* [Given data]
=== Begin Enclosure ===

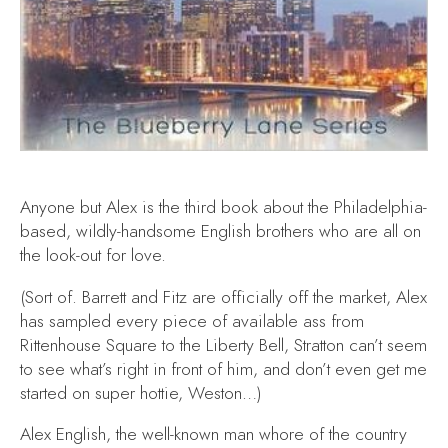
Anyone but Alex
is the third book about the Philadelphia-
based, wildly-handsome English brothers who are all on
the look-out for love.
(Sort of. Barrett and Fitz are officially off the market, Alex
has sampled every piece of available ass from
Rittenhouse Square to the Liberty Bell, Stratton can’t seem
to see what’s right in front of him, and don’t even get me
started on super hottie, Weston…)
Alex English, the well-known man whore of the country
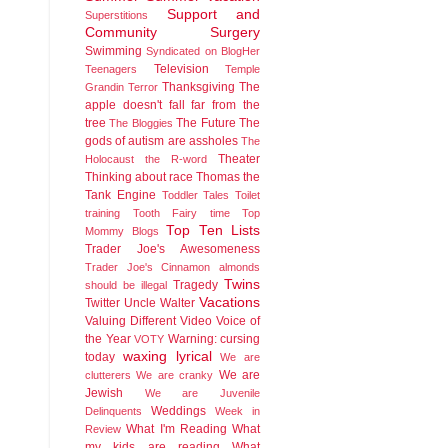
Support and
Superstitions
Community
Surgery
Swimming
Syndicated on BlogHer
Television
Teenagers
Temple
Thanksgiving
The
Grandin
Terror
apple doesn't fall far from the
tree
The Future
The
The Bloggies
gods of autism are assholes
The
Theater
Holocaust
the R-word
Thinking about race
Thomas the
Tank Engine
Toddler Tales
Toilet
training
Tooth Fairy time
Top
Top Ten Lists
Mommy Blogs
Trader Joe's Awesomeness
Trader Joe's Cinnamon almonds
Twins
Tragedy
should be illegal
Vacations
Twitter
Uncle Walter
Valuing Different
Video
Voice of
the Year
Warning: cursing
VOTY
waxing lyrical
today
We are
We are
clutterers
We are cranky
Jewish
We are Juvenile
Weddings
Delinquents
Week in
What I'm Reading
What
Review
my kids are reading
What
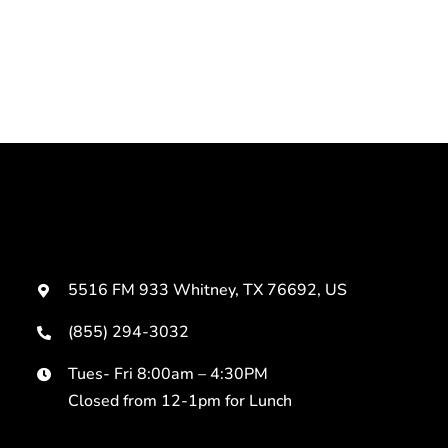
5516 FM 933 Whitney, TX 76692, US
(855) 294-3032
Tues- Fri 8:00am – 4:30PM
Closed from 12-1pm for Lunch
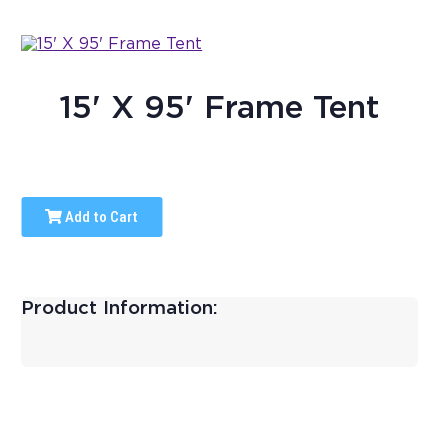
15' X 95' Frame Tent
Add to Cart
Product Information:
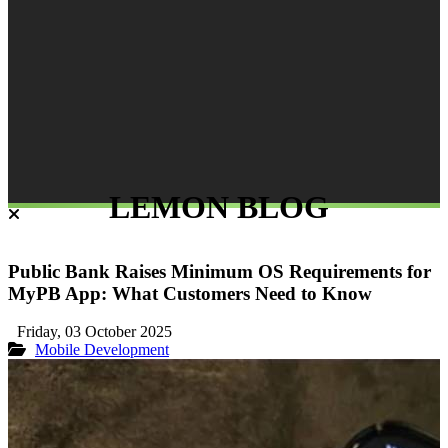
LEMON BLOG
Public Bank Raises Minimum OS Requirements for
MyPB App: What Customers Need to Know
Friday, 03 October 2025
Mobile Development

=== End Enclosure ===
=== Begin Enclosure ===

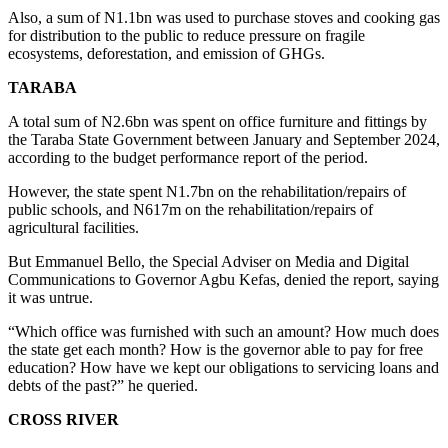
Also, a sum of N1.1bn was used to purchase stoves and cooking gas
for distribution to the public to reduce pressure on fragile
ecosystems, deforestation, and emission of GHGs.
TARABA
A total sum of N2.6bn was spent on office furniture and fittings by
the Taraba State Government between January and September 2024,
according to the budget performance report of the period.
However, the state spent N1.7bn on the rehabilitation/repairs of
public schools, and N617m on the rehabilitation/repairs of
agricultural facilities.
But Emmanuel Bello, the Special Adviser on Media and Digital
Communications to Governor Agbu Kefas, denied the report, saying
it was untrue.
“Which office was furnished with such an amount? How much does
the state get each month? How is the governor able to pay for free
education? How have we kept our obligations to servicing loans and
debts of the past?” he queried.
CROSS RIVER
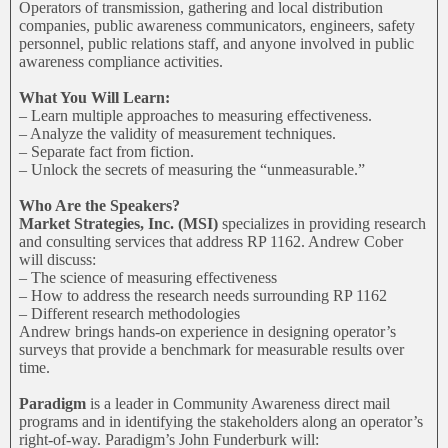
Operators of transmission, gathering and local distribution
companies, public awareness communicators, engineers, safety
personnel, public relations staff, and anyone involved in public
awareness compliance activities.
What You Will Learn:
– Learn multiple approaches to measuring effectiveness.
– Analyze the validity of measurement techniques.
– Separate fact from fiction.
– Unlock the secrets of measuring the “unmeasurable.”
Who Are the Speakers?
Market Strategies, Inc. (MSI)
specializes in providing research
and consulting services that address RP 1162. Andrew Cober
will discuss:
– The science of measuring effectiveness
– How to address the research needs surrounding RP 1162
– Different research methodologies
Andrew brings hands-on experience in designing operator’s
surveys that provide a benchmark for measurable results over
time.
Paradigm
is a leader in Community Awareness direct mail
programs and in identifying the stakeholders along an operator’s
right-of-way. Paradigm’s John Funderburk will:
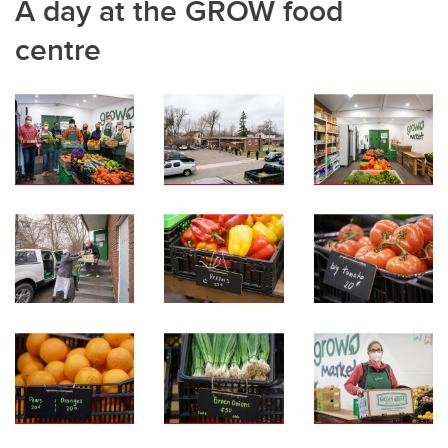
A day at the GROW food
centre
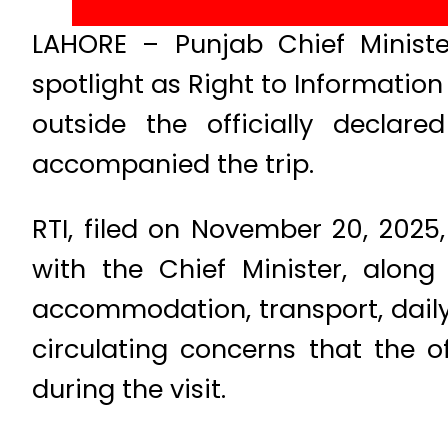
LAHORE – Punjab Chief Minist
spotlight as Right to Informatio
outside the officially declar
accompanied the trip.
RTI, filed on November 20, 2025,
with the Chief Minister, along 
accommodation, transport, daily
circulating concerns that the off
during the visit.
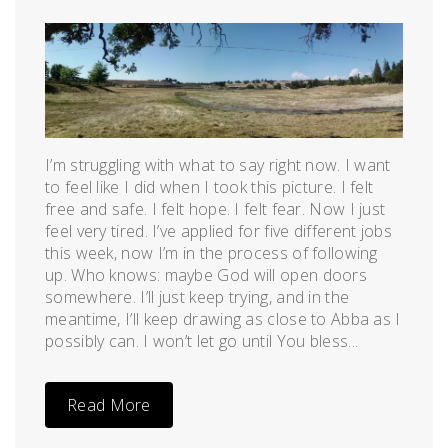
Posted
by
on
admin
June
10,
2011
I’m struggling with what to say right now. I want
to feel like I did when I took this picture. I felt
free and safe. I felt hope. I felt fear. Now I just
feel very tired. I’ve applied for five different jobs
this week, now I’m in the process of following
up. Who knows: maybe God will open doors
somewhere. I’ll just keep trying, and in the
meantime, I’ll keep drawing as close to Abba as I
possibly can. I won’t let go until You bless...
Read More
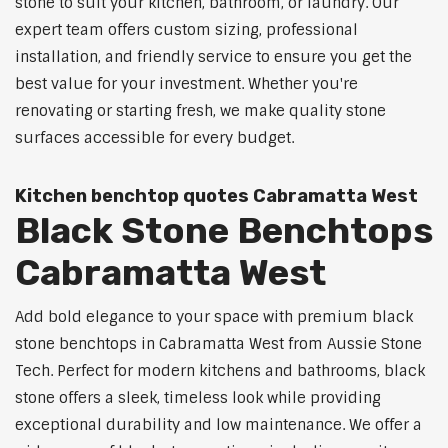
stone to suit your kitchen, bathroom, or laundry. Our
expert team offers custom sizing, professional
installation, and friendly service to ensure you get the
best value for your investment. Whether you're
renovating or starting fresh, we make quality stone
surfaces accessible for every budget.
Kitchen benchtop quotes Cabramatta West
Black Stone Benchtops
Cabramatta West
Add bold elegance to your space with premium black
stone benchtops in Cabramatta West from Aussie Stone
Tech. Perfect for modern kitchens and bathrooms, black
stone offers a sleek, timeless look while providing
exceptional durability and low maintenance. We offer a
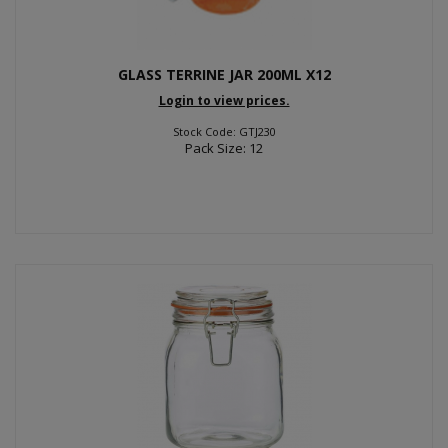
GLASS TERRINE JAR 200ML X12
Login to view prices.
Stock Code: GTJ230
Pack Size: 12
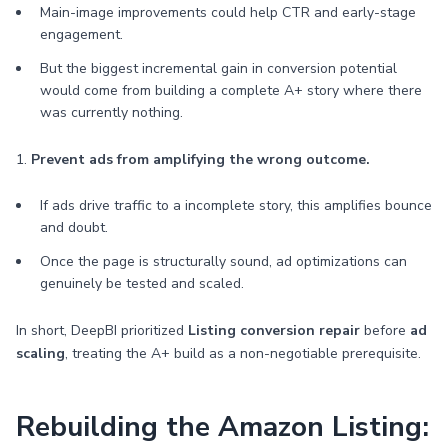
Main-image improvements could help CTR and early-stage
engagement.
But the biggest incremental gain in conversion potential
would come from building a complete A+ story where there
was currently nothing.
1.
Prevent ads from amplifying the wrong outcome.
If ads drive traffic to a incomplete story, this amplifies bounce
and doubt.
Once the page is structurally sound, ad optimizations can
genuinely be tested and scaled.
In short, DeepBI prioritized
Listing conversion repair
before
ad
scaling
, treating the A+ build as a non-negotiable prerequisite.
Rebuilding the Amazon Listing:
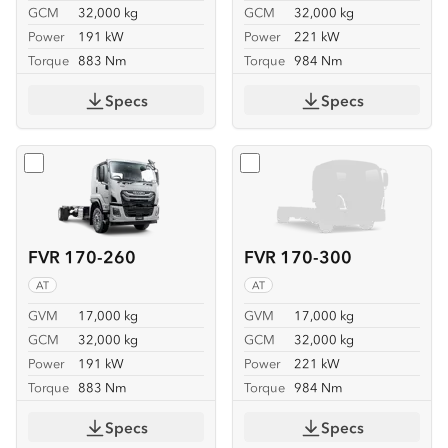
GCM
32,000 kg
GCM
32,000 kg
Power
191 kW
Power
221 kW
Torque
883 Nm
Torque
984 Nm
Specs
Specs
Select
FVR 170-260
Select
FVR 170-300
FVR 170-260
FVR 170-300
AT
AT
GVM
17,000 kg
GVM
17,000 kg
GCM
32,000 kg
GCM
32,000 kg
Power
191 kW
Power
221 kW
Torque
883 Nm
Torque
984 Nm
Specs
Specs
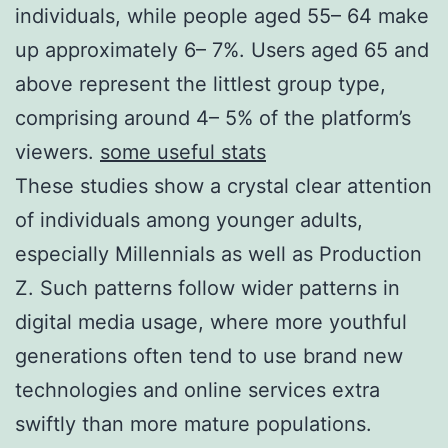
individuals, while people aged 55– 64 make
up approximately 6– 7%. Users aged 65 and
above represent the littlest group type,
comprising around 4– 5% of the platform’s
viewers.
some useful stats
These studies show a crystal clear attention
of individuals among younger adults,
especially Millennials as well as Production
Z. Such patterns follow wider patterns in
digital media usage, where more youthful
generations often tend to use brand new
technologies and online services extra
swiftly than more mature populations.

=== End Enclosure ===
=== Begin Enclosure ===

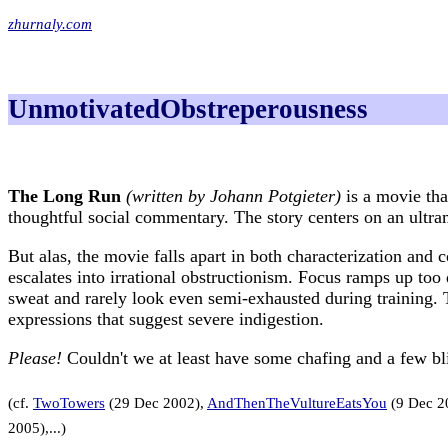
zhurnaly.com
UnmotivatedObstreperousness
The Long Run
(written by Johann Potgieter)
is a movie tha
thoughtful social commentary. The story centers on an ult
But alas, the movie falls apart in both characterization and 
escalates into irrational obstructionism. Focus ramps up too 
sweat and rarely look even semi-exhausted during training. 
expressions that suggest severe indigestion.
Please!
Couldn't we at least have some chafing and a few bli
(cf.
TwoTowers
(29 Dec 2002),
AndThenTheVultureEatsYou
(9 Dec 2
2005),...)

=== End Enclosure ===

Copy the part of the records that opens with the line containing "LAHORE – Punjab Chief Minist" and closes with the line containing "during the visit.", swapping "accompanied" for "joined" and changing nothing else.

* [Task output]
LAHORE – Punjab Chief Minist
spotlight as Right to Informatio
outside the officially declar
joined the trip.
RTI, filed on November 20, 2025,
with the Chief Minister, along 
accommodation, transport, daily
circulating concerns that the off
during the visit.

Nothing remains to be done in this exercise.